Children - Lesson 3: comparing art works

Child

Hi. Do you like puzzles? Sometimes art works are like puzzles: One work is connected to another work, and it can be fun to put them side by side and compare them. Look at the images in this lesson. They are all about The First Vision that took place in 1820, but they are all different.

Adult/Teacher

Hello. The goal of this lesson is to help the child compare one work with another. What can you learn from their similarities and differences and the effects that different media produce? By asking questions, help the child to understand how the images below of The First Vision are alike and unalike.

Comparing

One goal of the art historian is to learn as much as possible about an art work or object; another is to puzzle out how one work connects with another. It’s not a question of which is “better.” We’ll leave that discussion to art critics—and we’ll get to that in another Art at Home unit.

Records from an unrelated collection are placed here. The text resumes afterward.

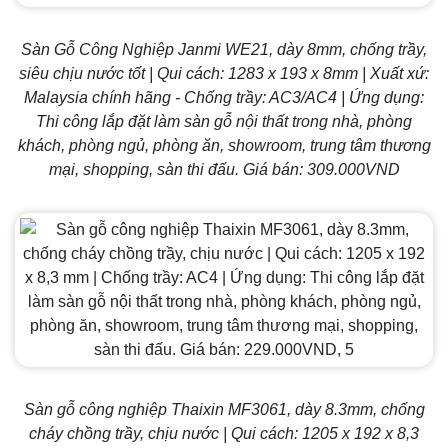
Sàn Gỗ Công Nghiệp Janmi WE21, dày 8mm, chống trầy,
siêu chịu nước tốt | Qui cách: 1283 x 193 x 8mm | Xuất xứ:
Malaysia chính hãng - Chống trầy: AC3/AC4 | Ứng dụng:
Thi công lắp đặt làm sàn gỗ nội thất trong nhà, phòng
khách, phòng ngủ, phòng ăn, showroom, trung tâm thương
mại, shopping, sàn thi đấu. Giá bán: 309.000VND
Sàn gỗ công nghiệp Thaixin MF3061, dày 8.3mm, chống
cháy chồng trầy, chịu nước | Qui cách: 1205 x 192 x 8,3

Today, we want to look at the relationships that the separate works might have and how other artistic forces influence them. For example, a painting of a Chicago building created in 1920 will look different from one painted in 2020, but the differences themselves are interesting to study. Another discussion point is how the art work or object influenced people who saw it or used it—both when it was made and over time.

From top left: George Edward Anderson (American, 1860-1928), Sacred Grove, Manchester, NY (1907) gelatin dry plate negative, 6.5 x 4.75 inches, L. Tom Perry Special Collections, Harold B. Lee Library, Brigham Young University; Kenneth Riley (American, 1919-2015), Joseph Smith’s First Vision (ca. 1965) oil on canvas; Warren Luch (American, born 1935), The First Vision (1990) linocut print on paper, [collection?]; Seventeen Ward Stained Glass; Unknown artist (Panamanian, Guna Yala), Joseph Smith’s First Vision, (ca. 1980), reverse appliqué “mola”, Church History Museum; Elizabeth Coughanour [cut paper]; [stained glass] Artist unknown, Joseph Smith’s First Vision (1913) leaded stained glass, originally installed in a chapel in Los Angeles, Church History Museum; Walter Rane (American, born 1949), If Any of You Lack Wisdom (2004) oil on panel

© By Intellectual Reserve, Inc.

This comparison exercise looks at different images made in different times and with different materials that share the same subject. This process points to the kinds of connection they have to each other. The examples above are depictions of the Sacred Grove near Palmyra, New York.[1] Use the following questions to jump start your exploration of them.

  • What elements do the works have in common? There are trees in every work. There is a young boy (Joseph Smith, Jr.). What else?

  • How do the materials used create different effects? The images above include photography, painting, printmaking, stained and/or leaded glass, textiles, and cut paper. What is the impact of the selection of the art material on the finished work? Said another way, what does painting do that cut paper can’t do, for example, and vice versa?

  • Can you tell which image is the oldest and the newest? These artists are using similar stylistic approaches, with the exception of the textile work. You might expect to see the most recent image being more “modern,” but is it? What art styles or movements are they representing?

  • How is light depicted in the works? Each of the images shows light in a unique way, which represents something important to this particular scene. In your opinion, how does the media (the materials the art is made of) influence the way the artist conveys the concept and impact of light?

  • What does the textile work accomplish that the others do not? The Guna (also Cuna or Kuna) people live off the Caribbean coast of Panama. It is a unique society in which the women make cloth panels called molas, worn by them as blouses, from multiple layers of cotton cloth whose different colors are exposed by cutting and by appliqué. Because they live between the ocean and the vast jungle of Darién, the Guna are quite isolated. They speak Dulegaya, a language known to few outsiders, but they are well known internationally for their molas. In particular, they are known for taking other cultures’ pictures, advertisements, and other images, and adding their unique spin. Knowing a little of their cultural background now, what do you make of this artist’s interpretation of the First Vision relative to the other artists’ interpretations?

  • How do the depictions of diety compare in each work? The artists had a decision to make regarding the depiction of Heavenly Father and Jesus Christ: to show them as figures or to refer to them some other, more abstract, way. How does each work refer to deity?

  • When they were made, what were these works designed to do? For example, the stained glass works were installed in chapels, but one of them is now in a museum. The painting by Kenneth Riley was a commission by the Church of Jesus Christ of Latter-day Saints by an artist who was not a member of the Church to be used as an illustration for magazines and other purposes. Others of these works were created solely by an artist wanting to express himself or herself. Do the artists’ motivations affect the finished works?

  • The tools used to create these works are very different from each other. Can you describe how these works were made? (Again, the media are photography, painting, linoleum cut printmaking, stained glass, and textiles.) Do you have any of the same tools in your home?

So, that was a long list of questions, but art historians love questions. They use them as a way to find out more and more about an art work or object. In fact, there is no end to the questions in the study of works because we are constantly changing, and our relationship to these works change, too, over time. You’ll notice that we didn’t ask what the works meant or which one you liked best—although those are perfectly great questions to ask. The study of an art work or object with the lens of history can focus on things without needing interpretation or judgment.

Now, you have the basic tools to compare art works or objects on your own. Gather a few things together that have something in common, and explore their similarities and differences in as much detail as you can.


[1] See “The First Vision: Searching for the Truth,” by Ronald O. Barney, Ensign January 2005, pp. 14-19.]